Goal of the exercise: Only the pictures are to be dropped; the rest of the data below is to be duplicated exactly.
┏━━
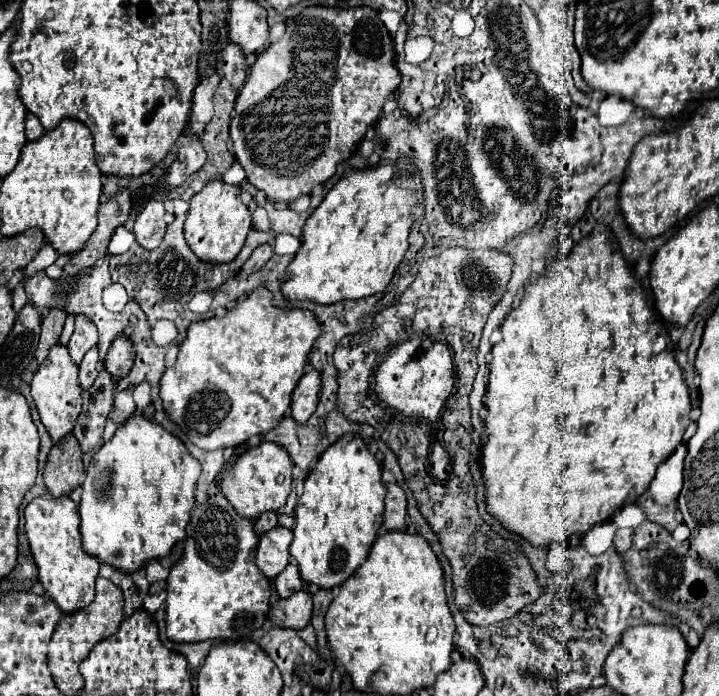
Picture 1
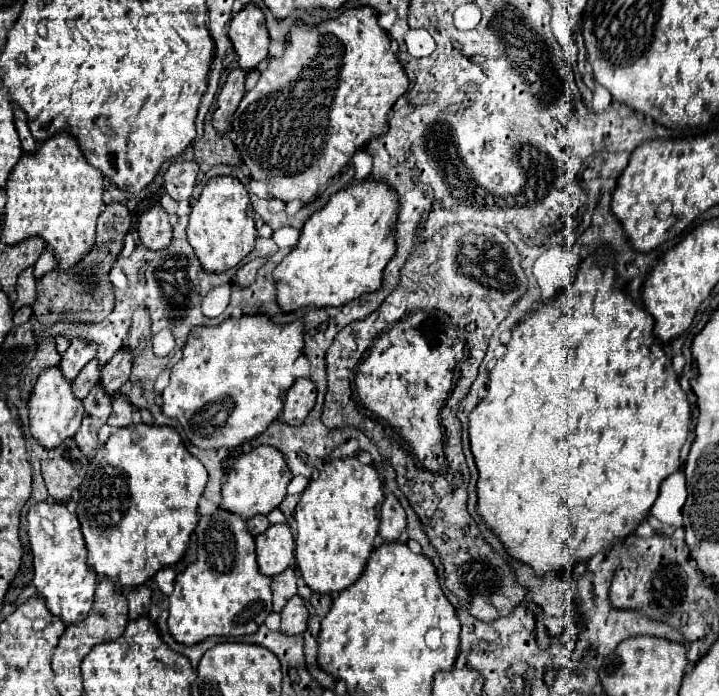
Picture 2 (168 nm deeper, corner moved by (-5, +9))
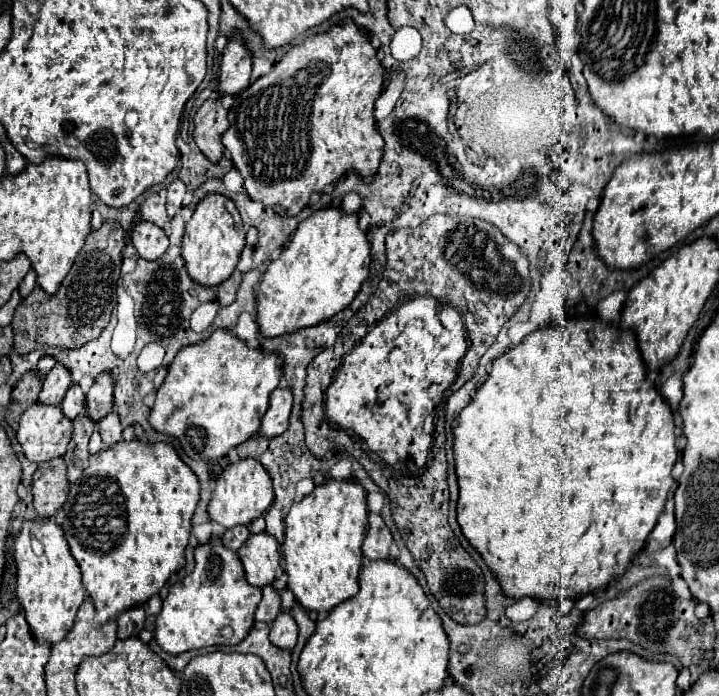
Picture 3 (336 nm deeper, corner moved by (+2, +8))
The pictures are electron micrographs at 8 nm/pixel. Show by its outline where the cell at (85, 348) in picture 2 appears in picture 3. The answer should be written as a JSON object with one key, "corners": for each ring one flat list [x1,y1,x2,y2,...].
{"corners":[[56,363,44,379,44,387,40,391,40,401,46,405,60,405,70,383,72,383,70,369,64,367,62,363]]}

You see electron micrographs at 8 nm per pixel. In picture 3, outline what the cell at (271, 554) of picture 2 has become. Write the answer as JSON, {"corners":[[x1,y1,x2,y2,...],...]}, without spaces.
{"corners":[[270,533,250,535,248,541,238,549,240,561,246,571,246,579,254,587,264,587,274,581,276,569,282,565,282,551,276,537]]}

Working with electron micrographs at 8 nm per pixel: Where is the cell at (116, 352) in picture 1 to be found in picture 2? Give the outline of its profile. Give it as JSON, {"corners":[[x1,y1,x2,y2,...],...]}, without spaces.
{"corners":[[119,350,103,368,101,368,101,386,105,386,105,394,117,396,121,386,127,382,131,372,133,354,129,350]]}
┗━━
Result of this task:
Picture 1
Picture 2 (168 nm deeper, corner moved by (-5, +9))
Picture 3 (336 nm deeper, corner moved by (+2, +8))
The pictures are electron micrographs at 8 nm/pixel. Show by its outline where the cell at (85, 348) in picture 2 appears in picture 3. The answer should be written as a JSON object with one key, "corners": for each ring one flat list [x1,y1,x2,y2,...].
{"corners":[[56,363,44,379,44,387,40,391,40,401,46,405,60,405,70,383,72,383,70,369,64,367,62,363]]}

You see electron micrographs at 8 nm per pixel. In picture 3, outline what the cell at (271, 554) of picture 2 has become. Write the answer as JSON, {"corners":[[x1,y1,x2,y2,...],...]}, without spaces.
{"corners":[[270,533,250,535,248,541,238,549,240,561,246,571,246,579,254,587,264,587,274,581,276,569,282,565,282,551,276,537]]}

Working with electron micrographs at 8 nm per pixel: Where is the cell at (116, 352) in picture 1 to be found in picture 2? Give the outline of its profile. Give it as JSON, {"corners":[[x1,y1,x2,y2,...],...]}, without spaces.
{"corners":[[119,350,103,368,101,368,101,386,105,386,105,394,117,396,121,386,127,382,131,372,133,354,129,350]]}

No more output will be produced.